6月10日、札幌弁護士会主催の無罪事例報告研修に出席しました。
この研修は、刑事事件で無罪判決がなされた事件の弁護活動内容を、担当弁護士が他の弁護士に報告し、今後の刑事弁護に生かしていこうという目的で開催されたものです。私も、自分が昨年に担当した刑事事件の内容を報告しました。
この事件は、「精神病を患った弟が、兄(被告人)に対して襲いかかり、兄が自分の身を守ろうとして暴れる弟の背中に馬乗りになり、首の後ろを強く押えたため、弟が窒息死した」として起訴された事件(傷害致死事件)でした。
家庭内で起こった不幸な事件でありましたが、裁判では正当防衛が認められ、被告人には無罪判決がなされました。
私は、この事件の被告人と何度も面談し、彼の言い分を理解し、裁判官を説得できるよう努力しました。

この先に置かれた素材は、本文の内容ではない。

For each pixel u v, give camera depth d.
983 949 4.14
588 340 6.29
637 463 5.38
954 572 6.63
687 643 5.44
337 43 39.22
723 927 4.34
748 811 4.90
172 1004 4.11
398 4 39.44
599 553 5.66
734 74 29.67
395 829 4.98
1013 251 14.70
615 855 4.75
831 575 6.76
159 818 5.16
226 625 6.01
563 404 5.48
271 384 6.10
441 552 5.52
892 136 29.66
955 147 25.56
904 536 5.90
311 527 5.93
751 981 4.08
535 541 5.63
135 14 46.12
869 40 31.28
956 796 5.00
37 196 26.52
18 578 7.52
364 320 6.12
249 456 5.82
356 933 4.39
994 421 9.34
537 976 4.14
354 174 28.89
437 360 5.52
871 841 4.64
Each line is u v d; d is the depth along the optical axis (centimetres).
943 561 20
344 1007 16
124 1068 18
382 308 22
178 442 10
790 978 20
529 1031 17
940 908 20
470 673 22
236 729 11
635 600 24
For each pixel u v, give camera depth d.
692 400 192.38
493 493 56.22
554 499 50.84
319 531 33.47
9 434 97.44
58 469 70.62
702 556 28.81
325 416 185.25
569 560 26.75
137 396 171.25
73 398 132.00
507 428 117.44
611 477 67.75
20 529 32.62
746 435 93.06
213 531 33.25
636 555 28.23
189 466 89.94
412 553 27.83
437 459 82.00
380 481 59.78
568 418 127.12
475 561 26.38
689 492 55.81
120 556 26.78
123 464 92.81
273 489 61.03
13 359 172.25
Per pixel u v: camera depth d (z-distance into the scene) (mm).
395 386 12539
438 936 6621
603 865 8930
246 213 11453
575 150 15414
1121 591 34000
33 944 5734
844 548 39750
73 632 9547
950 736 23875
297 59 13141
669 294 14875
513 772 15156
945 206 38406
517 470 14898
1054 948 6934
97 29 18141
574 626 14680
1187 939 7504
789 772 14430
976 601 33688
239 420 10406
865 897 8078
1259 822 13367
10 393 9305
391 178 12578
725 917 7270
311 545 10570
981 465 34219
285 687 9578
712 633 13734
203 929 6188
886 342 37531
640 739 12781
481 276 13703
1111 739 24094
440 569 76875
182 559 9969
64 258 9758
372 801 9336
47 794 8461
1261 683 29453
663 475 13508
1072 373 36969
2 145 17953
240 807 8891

裁判で結果を出すということは、裁判官にこちらの言い分を認めてもらうということです。そのためには、まず弁護士自身が、依頼者の言い分を十分に理解していなければなりません。
弁護士の仕事は、「依頼者の言い分を十分に理解し、依頼者の言い分を裁判官に納得させること」であると、私はこの事件を通じて学びました。
この姿勢を忘れずに、弁護士として依頼者の抱える問題を解決できるよう、切磋琢磨していきたいと思います。